We’ll need to be gentle with ourselves while we learn.
Today, I will strive for clear thinking about my actual responsibilities to others. I will assume these responsibilities as part of taking care of myself.

Source: Language of Letting Go – June 10 – Responsibility – SoberRecovery : Alcoholism Drug Addiction Help and Information

Panic

Yup! More Melody Beattie:

“Few situations – no matter how greatly they appear to demand it – can be bettered by us going beserk.” Codependent No More

Don’t Panic!

If a swimmer was crossing a great lake, then suddenly focused too heavily on the distance remaining, he might start to flounder and go under – not because he couldn’t swim, but because he became overwhelmed by panic.

Panic, not the task, is the enemy.

Many of us have moments when we feel crowded and overwhelmed. We have times when we feel like we cannot possibly accomplish all that needs to be done.

We may be facing a task at work, an improvement in ourselves, or change in our family life.

For a moment, it is helpful to look forward and envision the project. It is normal, when we look ahead at what needs to be done, to have moments of panic. Feel the fear, then let it go. Take our eyes off the future and the enormity of the task. If we have envisioned the goal, it will be ours. We do not have to do everything today, or at once.

Focus on today. Focus on the belief that all is well. All we need to do to reach our goal is to focus on what presents itself naturally, and in an orderly way, to us today. We shall be empowered to accomplish, peacefully, what we need to get where we want to be tomorrow.

Panic will stop this process. Trust and guided action will further it. Breathe deeply. Get peaceful. Trust. Act as guided, today.

We can get back on track by treading water until we regain our composure. Once we feel peaceful, we can begin swimming again, with confidence. Keep the focus simple, on one stroke, one movement at a time. If we can make one movement, we have progressed. If we get tired, we can float – but only if we are relaxed. Before we know it, we shall reach the shore.” via THE RECOVERY PROCESS: Panic.

Living Our Lives

Melody Beattie writes:

“Don’t stop living your life!

So often, when a problem occurs, inside or around us, we revert to thinking that if we put our life on hold we can posi­tively contribute to the solution. If a relationship isn’t work­ing, if we face a difficult decision, if we’re feeling depressed, we may put our life on hold and torment ourselves with obsessive thoughts.

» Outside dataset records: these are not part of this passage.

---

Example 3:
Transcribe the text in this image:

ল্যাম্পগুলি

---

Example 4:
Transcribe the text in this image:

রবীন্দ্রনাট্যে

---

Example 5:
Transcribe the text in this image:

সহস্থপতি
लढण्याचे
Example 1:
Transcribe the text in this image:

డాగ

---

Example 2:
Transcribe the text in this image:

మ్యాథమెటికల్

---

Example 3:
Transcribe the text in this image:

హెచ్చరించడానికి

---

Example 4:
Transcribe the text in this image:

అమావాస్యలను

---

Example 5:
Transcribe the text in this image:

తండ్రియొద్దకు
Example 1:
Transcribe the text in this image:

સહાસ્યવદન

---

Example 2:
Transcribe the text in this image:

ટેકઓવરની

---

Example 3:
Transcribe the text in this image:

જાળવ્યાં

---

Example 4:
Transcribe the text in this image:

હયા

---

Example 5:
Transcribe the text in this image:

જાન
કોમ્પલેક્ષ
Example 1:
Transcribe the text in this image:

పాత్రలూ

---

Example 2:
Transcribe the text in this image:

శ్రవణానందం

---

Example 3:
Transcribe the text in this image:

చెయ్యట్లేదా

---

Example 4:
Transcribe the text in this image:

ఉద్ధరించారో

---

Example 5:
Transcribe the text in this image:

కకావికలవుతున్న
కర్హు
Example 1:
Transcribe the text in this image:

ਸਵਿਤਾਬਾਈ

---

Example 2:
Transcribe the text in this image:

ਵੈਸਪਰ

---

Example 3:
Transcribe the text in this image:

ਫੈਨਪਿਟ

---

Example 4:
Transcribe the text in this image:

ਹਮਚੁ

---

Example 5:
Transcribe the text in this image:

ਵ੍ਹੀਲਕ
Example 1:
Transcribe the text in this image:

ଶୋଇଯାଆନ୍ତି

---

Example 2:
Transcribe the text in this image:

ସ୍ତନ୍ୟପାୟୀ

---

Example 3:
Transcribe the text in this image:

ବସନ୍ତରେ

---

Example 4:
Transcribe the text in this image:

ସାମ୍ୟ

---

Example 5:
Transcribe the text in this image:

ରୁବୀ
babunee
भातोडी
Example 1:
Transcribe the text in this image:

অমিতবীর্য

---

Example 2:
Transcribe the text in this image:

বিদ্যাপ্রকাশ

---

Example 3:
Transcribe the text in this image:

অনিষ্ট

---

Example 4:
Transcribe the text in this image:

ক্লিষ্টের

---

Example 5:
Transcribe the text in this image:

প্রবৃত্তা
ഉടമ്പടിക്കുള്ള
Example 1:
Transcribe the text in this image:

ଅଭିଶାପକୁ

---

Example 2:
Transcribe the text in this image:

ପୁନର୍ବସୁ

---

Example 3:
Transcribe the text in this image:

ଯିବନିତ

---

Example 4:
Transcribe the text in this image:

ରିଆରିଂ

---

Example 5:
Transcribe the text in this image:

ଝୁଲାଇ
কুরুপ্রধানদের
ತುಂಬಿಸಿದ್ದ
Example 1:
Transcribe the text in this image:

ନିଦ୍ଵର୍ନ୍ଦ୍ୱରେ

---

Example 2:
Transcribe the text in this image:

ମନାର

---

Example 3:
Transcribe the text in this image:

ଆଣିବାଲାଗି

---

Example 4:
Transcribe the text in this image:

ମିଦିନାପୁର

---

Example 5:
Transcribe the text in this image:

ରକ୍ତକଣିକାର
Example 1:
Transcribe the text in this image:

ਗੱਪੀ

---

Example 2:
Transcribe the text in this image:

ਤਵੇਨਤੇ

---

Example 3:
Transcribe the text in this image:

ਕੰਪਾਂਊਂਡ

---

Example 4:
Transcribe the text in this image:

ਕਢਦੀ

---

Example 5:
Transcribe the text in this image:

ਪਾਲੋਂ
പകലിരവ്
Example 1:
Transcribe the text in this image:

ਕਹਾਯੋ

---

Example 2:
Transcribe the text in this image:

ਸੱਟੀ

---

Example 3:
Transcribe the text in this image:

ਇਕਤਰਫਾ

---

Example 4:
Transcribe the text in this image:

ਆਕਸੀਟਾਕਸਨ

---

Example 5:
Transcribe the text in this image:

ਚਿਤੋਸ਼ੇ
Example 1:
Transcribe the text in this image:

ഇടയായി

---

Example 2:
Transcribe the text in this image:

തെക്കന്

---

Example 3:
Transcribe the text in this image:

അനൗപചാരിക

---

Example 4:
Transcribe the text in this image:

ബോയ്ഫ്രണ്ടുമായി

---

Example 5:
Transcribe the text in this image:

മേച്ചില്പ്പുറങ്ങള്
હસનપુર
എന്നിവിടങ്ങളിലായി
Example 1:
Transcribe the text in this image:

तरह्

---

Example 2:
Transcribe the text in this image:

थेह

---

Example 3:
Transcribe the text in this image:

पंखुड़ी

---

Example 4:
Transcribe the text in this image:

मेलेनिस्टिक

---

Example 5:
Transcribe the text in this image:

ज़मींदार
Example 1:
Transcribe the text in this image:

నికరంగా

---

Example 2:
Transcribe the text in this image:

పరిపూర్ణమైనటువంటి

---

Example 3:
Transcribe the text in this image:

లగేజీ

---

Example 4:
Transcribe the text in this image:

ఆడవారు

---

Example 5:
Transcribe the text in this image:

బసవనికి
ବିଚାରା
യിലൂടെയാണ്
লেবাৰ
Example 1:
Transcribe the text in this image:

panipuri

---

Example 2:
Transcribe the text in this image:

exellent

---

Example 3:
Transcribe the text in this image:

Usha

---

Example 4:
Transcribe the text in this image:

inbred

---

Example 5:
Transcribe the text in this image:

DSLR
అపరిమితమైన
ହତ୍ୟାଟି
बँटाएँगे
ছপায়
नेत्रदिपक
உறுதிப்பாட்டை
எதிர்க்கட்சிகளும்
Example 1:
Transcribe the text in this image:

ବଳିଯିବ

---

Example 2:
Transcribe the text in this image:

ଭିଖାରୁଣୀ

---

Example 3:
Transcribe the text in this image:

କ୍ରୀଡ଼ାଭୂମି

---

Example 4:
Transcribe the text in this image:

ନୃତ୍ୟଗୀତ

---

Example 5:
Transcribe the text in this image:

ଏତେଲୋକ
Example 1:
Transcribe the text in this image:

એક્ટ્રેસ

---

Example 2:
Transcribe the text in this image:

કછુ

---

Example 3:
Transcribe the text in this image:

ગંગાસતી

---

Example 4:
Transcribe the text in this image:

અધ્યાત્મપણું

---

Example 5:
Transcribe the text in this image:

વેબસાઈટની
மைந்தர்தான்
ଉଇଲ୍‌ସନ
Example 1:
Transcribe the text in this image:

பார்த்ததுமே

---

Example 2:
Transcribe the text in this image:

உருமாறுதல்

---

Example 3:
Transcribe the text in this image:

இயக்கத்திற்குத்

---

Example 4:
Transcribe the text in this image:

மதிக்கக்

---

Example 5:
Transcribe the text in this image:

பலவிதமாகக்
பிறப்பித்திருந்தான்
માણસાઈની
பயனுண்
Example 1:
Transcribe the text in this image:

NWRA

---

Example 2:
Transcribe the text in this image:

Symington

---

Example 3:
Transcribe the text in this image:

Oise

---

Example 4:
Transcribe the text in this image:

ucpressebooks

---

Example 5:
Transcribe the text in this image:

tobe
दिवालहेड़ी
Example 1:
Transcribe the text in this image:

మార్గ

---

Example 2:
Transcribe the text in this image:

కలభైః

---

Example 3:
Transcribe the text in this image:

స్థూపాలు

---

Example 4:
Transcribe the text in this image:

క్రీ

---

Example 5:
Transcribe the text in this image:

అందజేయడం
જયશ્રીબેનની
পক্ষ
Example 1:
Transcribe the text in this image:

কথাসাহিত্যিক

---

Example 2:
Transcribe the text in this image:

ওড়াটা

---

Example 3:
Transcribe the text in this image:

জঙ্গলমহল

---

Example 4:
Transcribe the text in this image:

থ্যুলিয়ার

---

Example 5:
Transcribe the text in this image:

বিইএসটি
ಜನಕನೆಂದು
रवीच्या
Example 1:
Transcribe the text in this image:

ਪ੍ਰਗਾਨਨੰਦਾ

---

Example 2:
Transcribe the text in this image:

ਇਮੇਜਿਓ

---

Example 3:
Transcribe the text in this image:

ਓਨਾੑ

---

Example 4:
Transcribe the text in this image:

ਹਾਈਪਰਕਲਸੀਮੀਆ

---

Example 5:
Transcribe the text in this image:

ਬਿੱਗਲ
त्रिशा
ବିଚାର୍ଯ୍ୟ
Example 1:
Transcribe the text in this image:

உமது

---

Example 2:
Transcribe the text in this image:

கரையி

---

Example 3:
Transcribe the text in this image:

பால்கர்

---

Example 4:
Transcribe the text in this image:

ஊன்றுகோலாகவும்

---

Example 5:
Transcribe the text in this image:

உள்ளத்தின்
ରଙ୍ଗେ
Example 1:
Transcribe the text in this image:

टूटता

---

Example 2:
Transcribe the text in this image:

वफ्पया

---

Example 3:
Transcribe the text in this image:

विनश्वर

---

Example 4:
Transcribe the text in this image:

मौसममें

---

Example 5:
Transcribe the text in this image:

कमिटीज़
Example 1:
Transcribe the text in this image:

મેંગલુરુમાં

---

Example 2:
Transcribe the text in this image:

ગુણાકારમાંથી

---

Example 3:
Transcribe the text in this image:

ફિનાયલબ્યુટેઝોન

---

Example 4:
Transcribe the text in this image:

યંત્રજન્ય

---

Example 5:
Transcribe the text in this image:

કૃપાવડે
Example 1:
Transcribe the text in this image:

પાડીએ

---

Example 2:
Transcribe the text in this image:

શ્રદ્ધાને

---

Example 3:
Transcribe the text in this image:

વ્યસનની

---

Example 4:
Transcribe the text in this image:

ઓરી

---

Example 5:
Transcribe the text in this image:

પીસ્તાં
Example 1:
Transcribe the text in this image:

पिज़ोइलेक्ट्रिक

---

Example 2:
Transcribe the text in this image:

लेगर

Abandoning our life or routines contributes to the problem and delays us from finding the solution.

Frequently, the solution comes when we let go enough to live our life, return to our routine, and stop obsessing about the problem.

Sometimes, even if we don’t feel like we have let go or can let go, we can “act as if” we have, and that will help bring about the letting go we desire.

You don’t have to give up your power to problems. You can take your focus off your problem and direct it to your life, trusting that doing so will bring you closer to a solution.

Today, I will go on living my life and tending to my routine. I will decide, as often as I need to to stop obsessing about whatever is bothering me. If I don’t feel like letting go of a particular thing, I will “act as if” I have let go of it until my feelings match my behavior.” via June 9: Living Our Lives.